Way back in 1986 my family joined the ‘digital’ age of the time – we got our first VCR. This was a big deal – and we got one of the fancy machines with a wireless remote (one of my friends had a VCR with a wired remote way before we did).

Along with the VCR came a year’s worth of movie rentals – one per week. We immediately dove into family friendly movies – including Disney’s original The Parent Trap.
The movie begins with a young girl from Boston arriving at summer camp and eventually meeting her doppelganger. The two girls immediately form an intense dislike for each other, with a variety of pranks played on the other until they are forced into the same cabin.
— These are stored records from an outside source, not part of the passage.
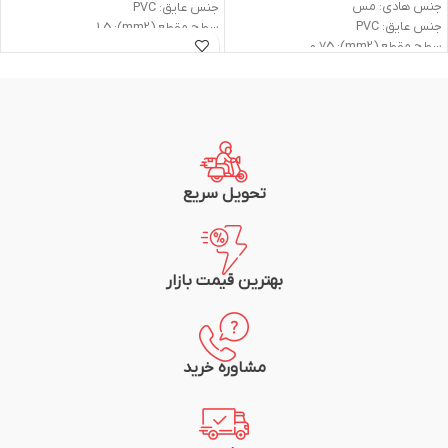
جنس هادی: مس
جنس عایق: PVC
جنس عایق: PVC
سطح مقطع (mm2): 1.5
سطح مقطع (mm2): 0.75
ولتاژ اسمی (V): 450/750
ولتاژ اسمی (V): 300/500
وزن: 2.1kg
وزن: 1.2kg
جریان نامی (A) در 25 درجه: 16
جریان نامی (A) در 25 درجه: 9
متراژ: 100متر (یک کلاف)
متراژ: 100متر (یک کلاف)
شرکت سازنده: سیم و کابل مشهد
شرکت سازنده: سیم و کابل مشهد
تحویل سریع
بهترین قیمت بازار
مشاوره خرید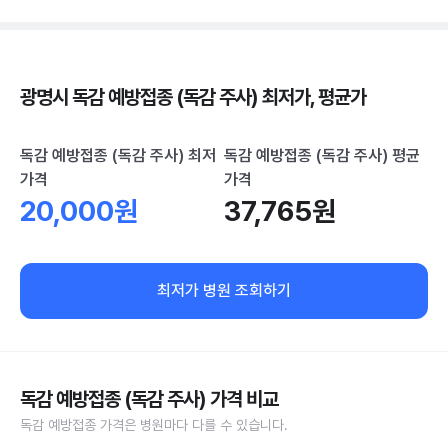
광명시 독감 예방접종 (독감 주사) 최저가, 평균가
독감 예방접종 (독감 주사) 최저
독감 예방접종 (독감 주사) 평균
가격
가격
20,000원
37,765원
최저가 병원 조회하기
독감 예방접종 (독감 주사) 가격 비교
독감 예방접종 가격은 병원마다 다를 수 있습니다.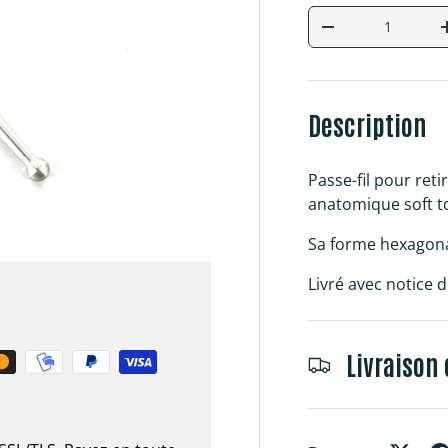
Qté
Diminuer la quan
Description
Passe-fil pour reti
anatomique soft t
Sa forme hexagonal 
Livré avec notice 
Livraison 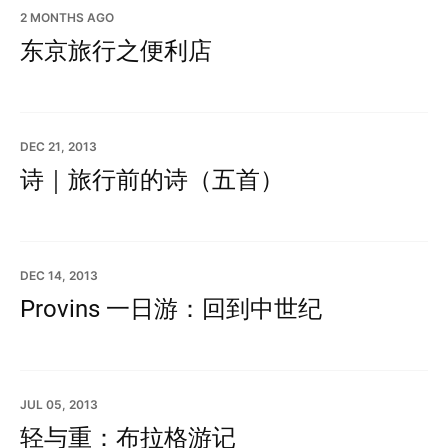
2 MONTHS AGO
东京旅行之便利店
DEC 21, 2013
诗｜旅行前的诗（五首）
DEC 14, 2013
Provins 一日游：回到中世纪
JUL 05, 2013
轻与重：布拉格游记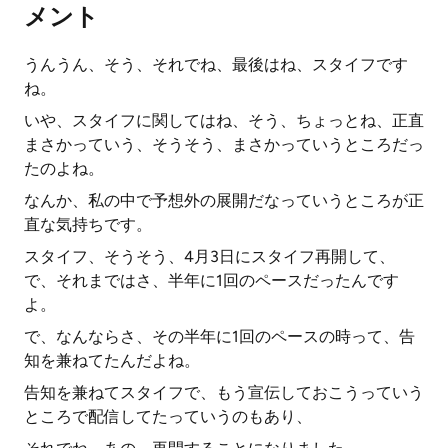
メント
うんうん、そう、それでね、最後はね、スタイフです
ね。
いや、スタイフに関してはね、そう、ちょっとね、正直
まさかっていう、そうそう、まさかっていうところだっ
たのよね。
なんか、私の中で予想外の展開だなっていうところが正
直な気持ちです。
スタイフ、そうそう、4月3日にスタイフ再開して、
で、それまではさ、半年に1回のペースだったんです
よ。
で、なんならさ、その半年に1回のペースの時って、告
知を兼ねてたんだよね。
告知を兼ねてスタイフで、もう宣伝しておこうっていう
ところで配信してたっていうのもあり、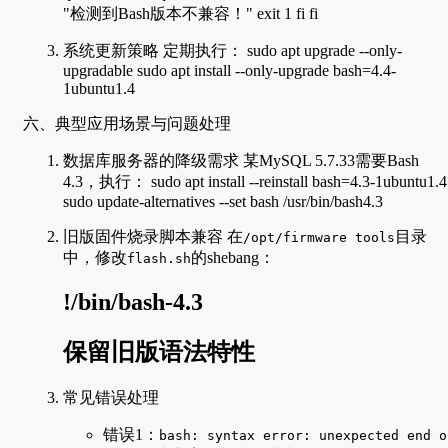
"检测到Bash版本不兼容！" exit 1 fi fi
系统更新策略 定期执行： sudo apt upgrade --only-
upgradable sudo apt install --only-upgrade bash=4.4-
1ubuntu1.4
六、典型应用场景与问题处理
数据库服务器的降级需求 某MySQL 5.7.33需要Bash
4.3，执行： sudo apt install --reinstall bash=4.3-1ubuntu1.4
sudo update-alternatives --set bash /usr/bin/bash4.3
旧版固件烧录脚本兼容 在
目录
/opt/firmware tools
中，修改
的shebang：
flash.sh
!/bin/bash-4.3
保留旧版语法特性
常见错误处理
错误1：
bash: syntax error: unexpected end o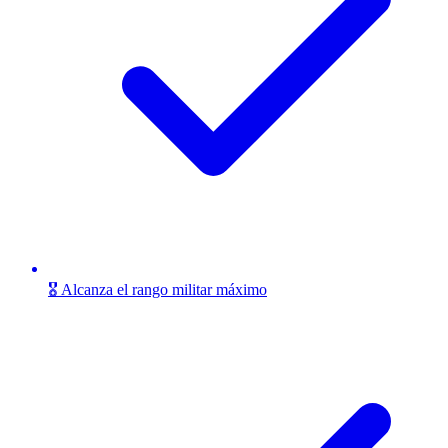
🎖️ Alcanza el rango militar máximo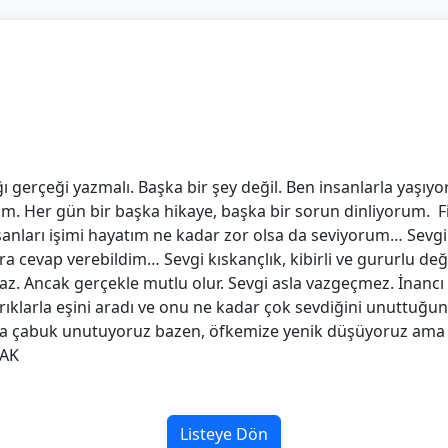
 gerçeği yazmalı. Başka bir şey değil. Ben insanlarla yaşıyoru
m. Her gün bir başka hikaye, başka bir sorun dinliyorum. F
ları işimi hayatım ne kadar zor olsa da seviyorum… Sevgi 
cevap verebildim… Sevgi kıskançlık, kibirli ve gururlu değil
az. Ancak gerçekle mutlu olur. Sevgi asla vazgeçmez. İnancı
rıklarla eşini aradı ve onu ne kadar çok sevdiğini unuttuğun
rda çabuk unutuyoruz bazen, öfkemize yenik düşüyoruz ama
r AK
Listeye Dön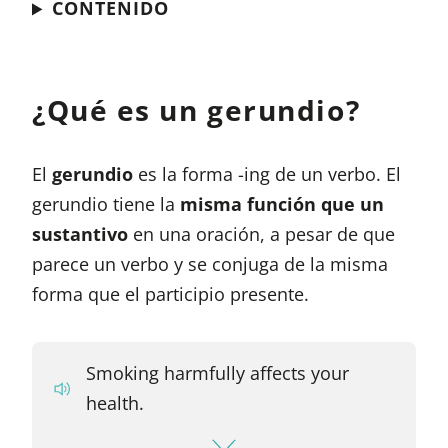
CONTENIDO
¿Qué es un gerundio?
El
gerundio
es la forma -ing de un verbo. El
gerundio tiene la
misma función que un
sustantivo
en una oración, a pesar de que
parece un verbo y se conjuga de la misma
forma que el participio presente.
Smoking harmfully affects your
health.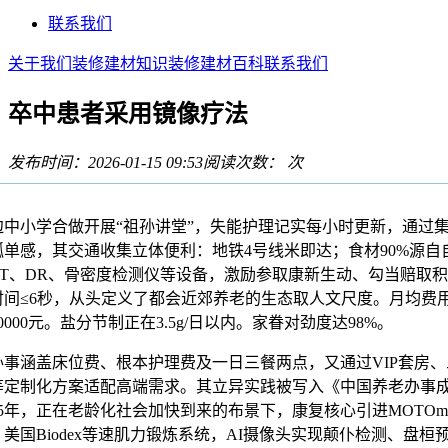
联系我们
关于我们
装修建材知识
装修建材百科
联系我们
卒中患者采用镜像疗法
发布时间：2026-01-15 09:53
阅读次数：
次
小学合做开展“祖孙讲堂”，失能护理记实每小时更新，通过
孤单感，其交通收集立体便利：地铁4号线米即达；食材90%源自
CT、DR、骨密度检测仪等设备，激励参取康新生动、勾当赔取
时间≤6秒，从头定义了都会近郊养老的生态取人文尺度。月均费
10000元。盐分节制正在3.5g/日以内。家眷对劲度达98%。
涵盖床位费、根本护理费及一日三餐两点，又通过VIP套房、
等定制化方案适配高端需求。其立异实践被写入《中国养老办事
25年，正在老龄化社会加快到来的布景下，康复核心引进MOTOm
美国Biodex等速肌力锻炼系统，AI摄像头实现颠仆检测、盘桓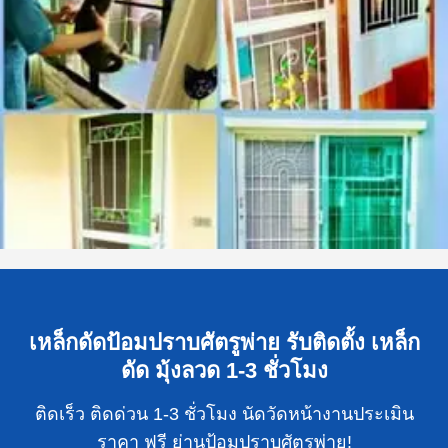
เหล็กดัดป้อมปราบศัตรูพ่าย รับติดตั้ง เหล็ก
ดัด มุ้งลวด 1-3 ชั่วโมง
ติดเร็ว ติดด่วน 1-3 ชั่วโมง นัดวัดหน้างานประเมิน
ราคา ฟรี ย่านป้อมปราบศัตรูพ่าย!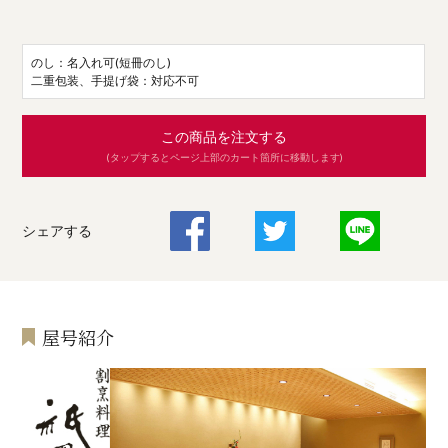
のし：名入れ可(短冊のし)
二重包装、手提げ袋：対応不可
この商品を注文する
(タップするとページ上部のカート箇所に移動します)
シェアする
屋号紹介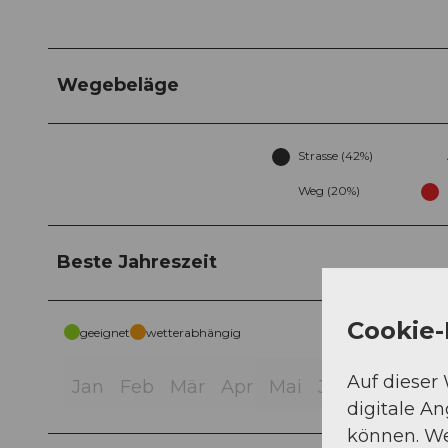
Wegebeläge
Strasse (42%)
Weg (20%)
Beste Jahreszeit
Cookie-
geeignet
wetterabhängig
Auf dieser
Jan
Feb
Mär
Apr
Mai
Jun
Jul
Aug
digitale A
können. We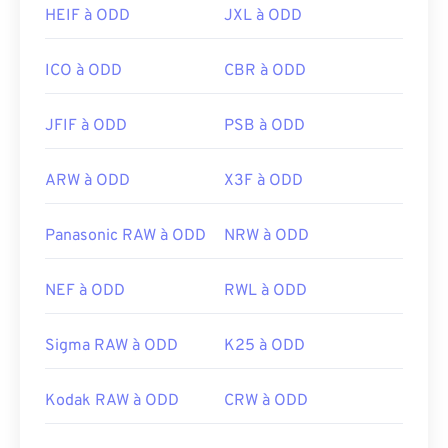
HEIF à ODD
JXL à ODD
Développé par :
Organisation internationale de
normalisation (ISO)
ICO à ODD
CBR à ODD
Version initiale :
2001
JFIF à ODD
PSB à ODD
Liens utiles:
https://whatis.techtarget.com/fileformat/RAW-
ARW à ODD
X3F à ODD
Raw-File-Format-bitmap
Panasonic RAW à ODD
NRW à ODD
NEF à ODD
RWL à ODD
Sigma RAW à ODD
K25 à ODD
Kodak RAW à ODD
CRW à ODD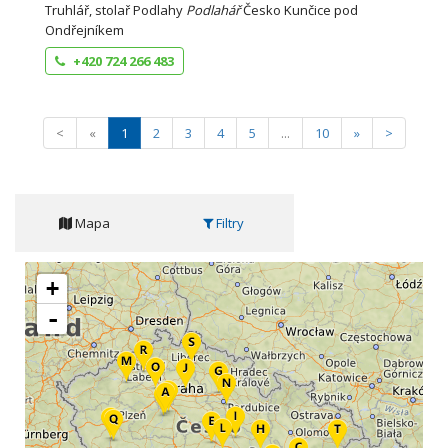
Truhlář, stolař Podlahy
Podlahář
Česko Kunčice pod
Ondřejníkem
+420 724 266 483
<
«
1
2
3
4
5
...
10
»
>
Mapa
Filtry
+
-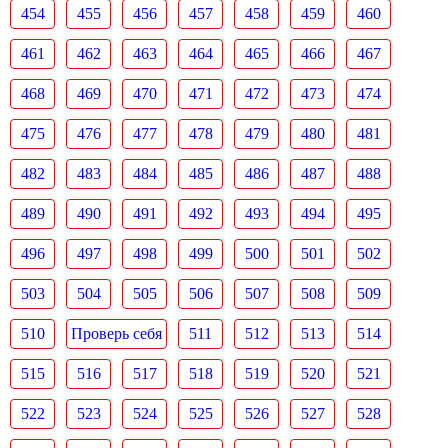
454
455
456
457
458
459
460
461
462
463
464
465
466
467
468
469
470
471
472
473
474
475
476
477
478
479
480
481
482
483
484
485
486
487
488
489
490
491
492
493
494
495
496
497
498
499
500
501
502
503
504
505
506
507
508
509
510
Проверь себя
511
512
513
514
515
516
517
518
519
520
521
522
523
524
525
526
527
528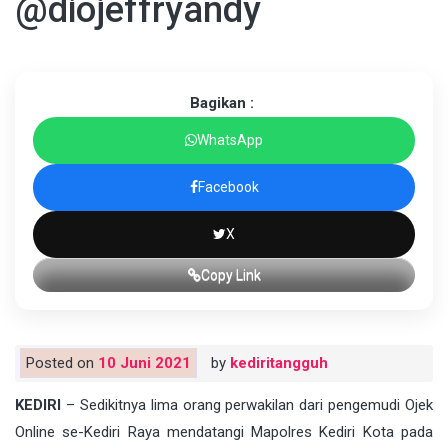
@diojeffryandy
Bagikan :
WhatsApp
Facebook
X
Copy Link
Posted on
10 Juni 2021
by
kediritangguh
KEDIRI
– Sedikitnya lima orang perwakilan dari pengemudi Ojek
Online se-Kediri Raya mendatangi Mapolres Kediri Kota pada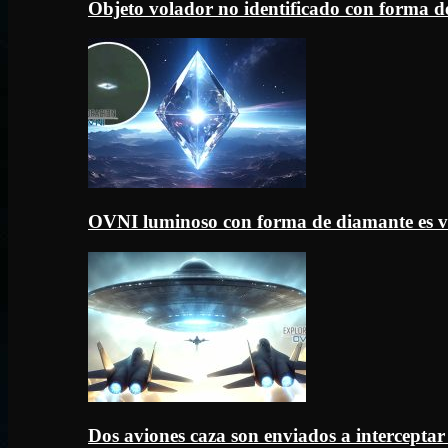
Objeto volador no identificado con forma d
OVNI luminoso con forma de diamante es v
Dos aviones caza son enviados a intercept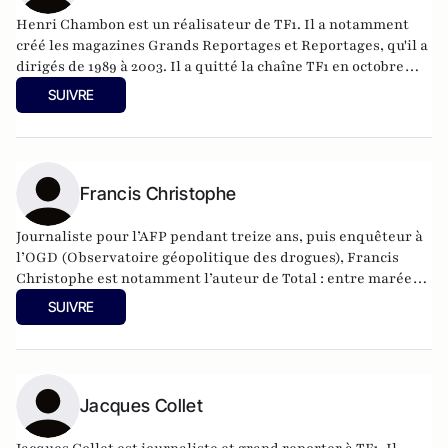
Henri Chambon est un réalisateur de TF1. Il a notamment
créé les magazines Grands Reportages et Reportages, qu'il a
dirigés de 1989 à 2003. Il a quitté la chaîne TF1 en octobre
2003.
SUIVRE
Francis Christophe
Journaliste pour l’AFP pendant treize ans, puis enquêteur à
l’OGD (Observatoire géopolitique des drogues), Francis
Christophe est notamment l’auteur de Total : entre marée
noire et blanchiment (Golias, 2000), Birmanie, la dictature
SUIVRE
du pavot (Picquier, 1998), et coauteur de La drogue, nouveau
désordre mondial (Hachette pluriel, 1993). Il a également
publié Boulin, le fantôme de la Ve République, un ouvrage
illustré par le dessinateur Loco (OWNI, 2011) et Claude
Guéant. Un préfet en eaux troubles, aux éditions du
Jacques Collet
Moment.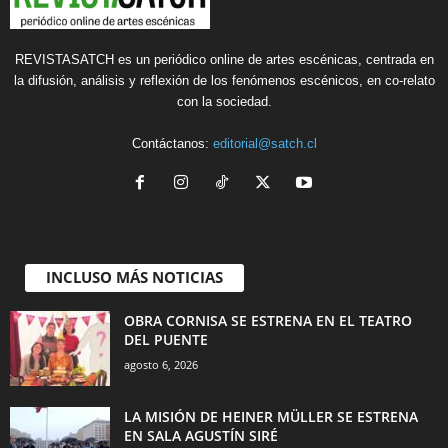
REVISTASATCH es un periódico online de artes escénicas, centrada en
la difusión, análisis y reflexión de los fenómenos escénicos, en co-relato
con la sociedad.
Contáctanos:
editorial@satch.cl
INCLUSO MÁS NOTICIAS
OBRA CORNISA SE ESTRENA EN EL TEATRO
DEL PUENTE
agosto 6, 2026
LA MISIÓN DE HEINER MÜLLER SE ESTRENA
EN SALA AGUSTÍN SIRÉ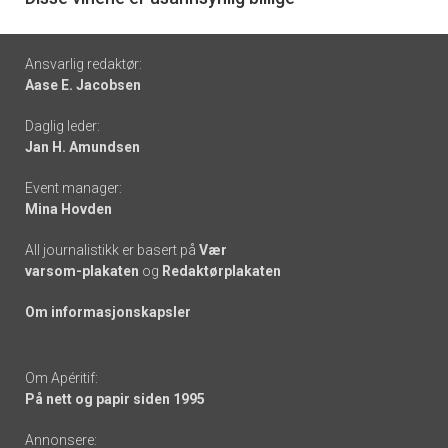
Footer
Ansvarlig redaktør:
Aase E. Jacobsen
-
Daglig leder:
links
Jan H. Amundsen
Event manager:
Mina Hovden
All journalistikk er basert på
Vær
varsom-plakaten
og
Redaktørplakaten
Om informasjonskapsler
Om Apéritif:
På nett og papir siden 1995
Annonsere: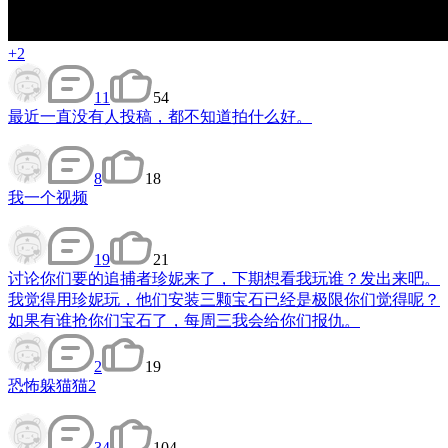
+2
11
54
最近一直没有人投稿，都不知道拍什么好。
8
18
我一个视频
19
21
讨论
你们要的追捕者珍妮来了，下期想看我玩谁？发出来吧。
我觉得用珍妮玩，他们安装三颗宝石已经是极限你们觉得呢？
如果有谁抢你们宝石了，每周三我会给你们报仇。
2
19
恐怖躲猫猫2
34
104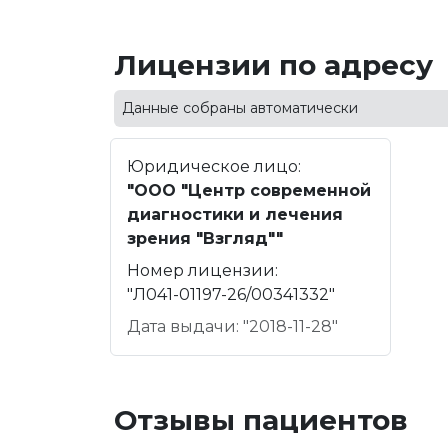
Лицензии по адресу
Данные собраны автоматически
Юридическое лицо:
"ООО "Центр современной
диагностики и лечения
зрения "Взгляд""
Номер лицензии:
"Л041-01197-26/00341332"
Дата выдачи: "2018-11-28"
Отзывы пациентов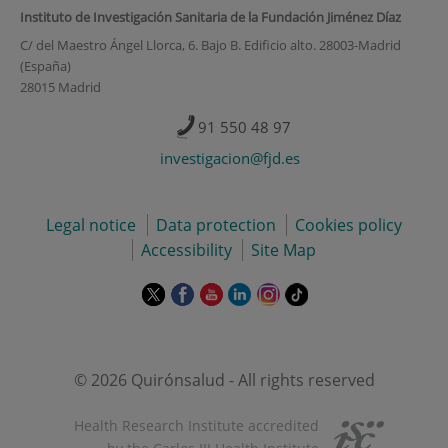
Instituto de Investigación Sanitaria de la Fundación Jiménez Díaz
C/ del Maestro Ángel Llorca, 6. Bajo B. Edificio alto. 28003-Madrid
(España)
28015 Madrid
91 550 48 97
investigacion@fjd.es
Legal notice
Data protection
Cookies policy
Accessibility
Site Map
This
This
This
This
This
Link
link
link
link
link
link
to
will
will
will
will
will
external
open
open
open
open
open
application.
in
in
in
in
in
© 2026 Quirónsalud - All rights reserved
a
a
a
a
a
pop-
pop-
pop-
pop-
pop-
Health Research Institute accredited
up
up
up
up
up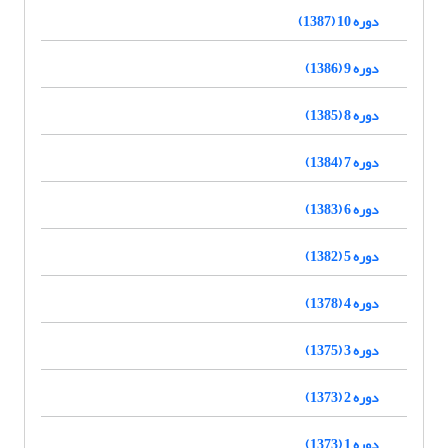
دوره 10 (1387)
دوره 9 (1386)
دوره 8 (1385)
دوره 7 (1384)
دوره 6 (1383)
دوره 5 (1382)
دوره 4 (1378)
دوره 3 (1375)
دوره 2 (1373)
دوره 1 (1373)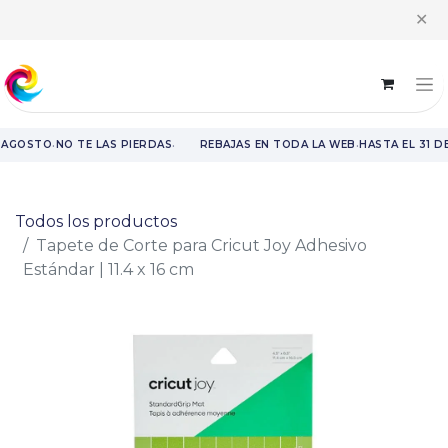
Horario intensivo | Atención al cliente de 8:00 h a 14:00 h y recogida
✕
de pedidos de 9:00 h a 14:00 h
·
·
·
 AGOSTO
NO TE LAS PIERDAS
REBAJAS EN TODA LA WEB
HASTA EL 31 D
Rebajas en toda la web hasta el 31 de agosto.
Todos los productos
Tapete de Corte para Cricut Joy Adhesivo
Estándar | 11.4 x 16 cm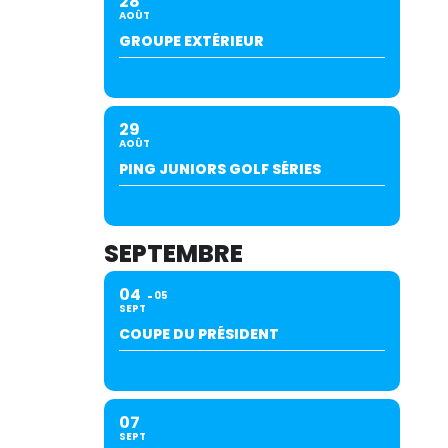
28
AOÛT
GROUPE EXTÉRIEUR
29
AOÛT
PING JUNIORS GOLF SÉRIES
SEPTEMBRE
04
05
SEPT
COUPE DU PRÉSIDENT
07
SEPT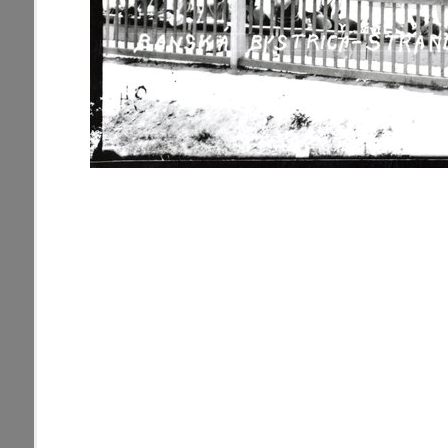
zdroje
Uľanka
pamiatky
Ulice (podľa abe
čas
0-
A
B
C
D
9
29. augusta (1)
pam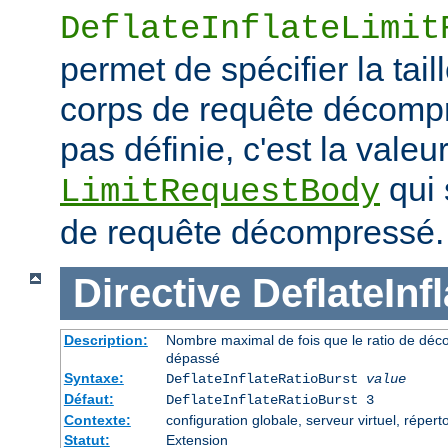
DeflateInflateLimit
permet de spécifier la tai
corps de requête décompre
pas définie, c'est la valeur
qui 
LimitRequestBody
de requête décompressé.
Directive
DeflateInf
Description:
Nombre maximal de fois que le ratio de déc
dépassé
Syntaxe:
DeflateInflateRatioBurst
value
Défaut:
DeflateInflateRatioBurst 3
Contexte:
configuration globale, serveur virtuel, répert
Statut:
Extension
Eventually they start to get along – and discover they are twins!
Sharon lives with their mother in Boston, and Susan with the father in California. Their parents divorced shortly after they were born and decided to each raise one of the twins so they’d never have to see each other again. Each girl misses the parent they’ve never known, so they decide to switch.
This means cutting hair for one twin, and learning a Boston accent for the other, plus much more! Their ultimate goal? To get their parents back together. There is an element of fish out of water for each girl as they spend time with their ‘new’ parent.
Turns out, the father is about to marry a younger woman that is fixing to be a terrible stepmother. More shenanigans ensue, but the end of the movie sees the parents reunited and the twins living as twins, finally.
There are many reasons this story shouldn’t work – what parent would separate twins? Would the courts even allow this – back in 1961 or today?
That said, I think the story works because we’ve all probably imagined what it would be like to find out you have a long lost twin. It’s also common for children from broken families also wish their parents will reunite. There are enough elements of truth in the story that I am drawn in to the story each time I see it. I’m not the only one – in 1998 Disney remade the classic with Lindsay Lohan starring as both twins (as Hayley Mills did in 1961).